Argentina’s state-run shale driller faces debt deadline
(Bloomberg) --Creditors of Argentina’s state-run oil company, YPF SA, are sending mixed signals as one group of bondholders rejected the company’s latest debt restructuring plan while another voiced support.
The YPF Ad Hoc Bondholder Group, which says it holds 45% of YPF’s bonds maturing in March, said it wouldn’t tender its bonds in the company’s $6.2 billion debt swap, according to an emailed statement from Clifford Chance LLP, one of the group’s legal advisers. A second committee of creditors, led by law firms Dechert LLP and DLA Piper, said it supported the company’s latest amendments to its debt offer, which expires Friday at 11:59 pm in New York. This second group says it holds 25% of YPF’s debt across the company’s seven bonds, according to a separate statement.
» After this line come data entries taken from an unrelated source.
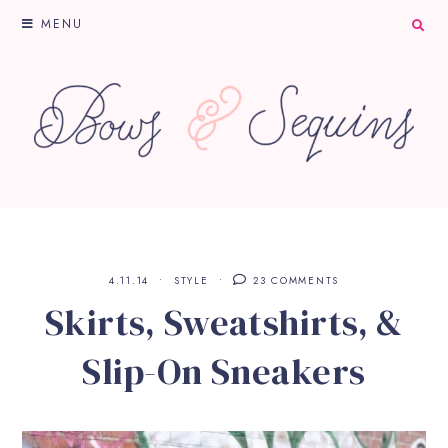
MENU
4.11.14
STYLE
23 COMMENTS
Skirts, Sweatshirts, &
Slip-On Sneakers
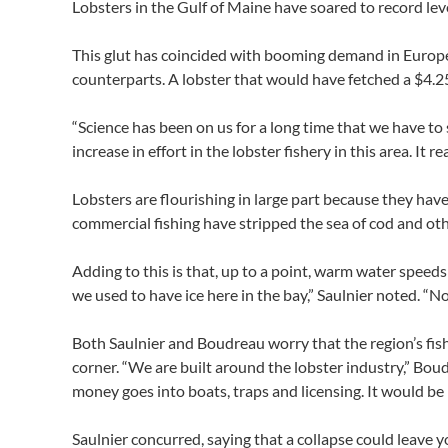
Lobsters in the Gulf of Maine have soared to record leve
This glut has coincided with booming demand in Europe
counterparts. A lobster that would have fetched a $4.25
“Science has been on us for a long time that we have to
increase in effort in the lobster fishery in this area. It 
Lobsters are flourishing in large part because they have
commercial fishing have stripped the sea of cod and oth
Adding to this is that, up to a point, warm water speed
we used to have ice here in the bay,” Saulnier noted. “N
Both Saulnier and Boudreau worry that the region’s fis
corner. “We are built around the lobster industry,” Boud
money goes into boats, traps and licensing. It would be n
Saulnier concurred, saying that a collapse could leave 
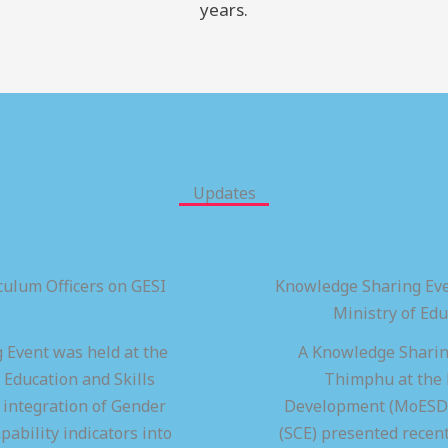
years.
Updates
ulum Officers on GESI
Knowledge Sharing Eve
Ministry of Ed
 Event was held at the
A Knowledge Sharing
 Education and Skills
Thimphu at the M
integration of Gender
Development (MoESD),
pability indicators into
(SCE) presented recen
Bondholders have until Friday to accept YPF’s proposal to exchange $6.2 billion of existing debt for three new bonds and a cash sweetener. On Monday, the company amended its offer for the third time, proposing to its creditors a larger upfront cash payment as an incentive to attract more support for the swap.
The offer “represents an improvement on previous terms announced by the company, but fails to provide a balanced solution, including appropriate treatment for the bonds maturing on March 23, 2021,” according to the statement from the group led by Clifford Chance. The group also said it submitted a counterproposal to YPF that would provide “interest savings over the next several years with below-market interest rates.”
The committee, which was previously advised by White & Case LLP, hopes to continue negotiating with the company, it added.
Meanwhile, the group led by Dechert and DLA Piper said the improved terms were “worthy of serious consideration by the holders of the 2021 notes,” and that large holders of the 2021 bonds, both within the so-called Dechert Group and outside it, plan to enter into the swap.
YPF jolted bondholders last month by announcing the debt restructuring after Argentina’s central bank said it wouldn’t give the company the dollars it needed to make the $413 million bond payment due in March. YPF’s debt restructuring plans are designed to free up cash the company can use to boost production in the shale-rich region of Vaca Muerta in Patagonia.
The company wants to get the restructuring done by Feb. 12, the last day that auditors can use the company’s balance sheet to approve market operations. After that date, YPF would have to wait until it reports earnings in early March to be able to agree to a deal.
YPF’s U.S.-traded shares fell as much as 3.5% on Tuesday. Its bonds maturing in 2021 were little changed, edging up less than a cent as of 3:22 pm in New York.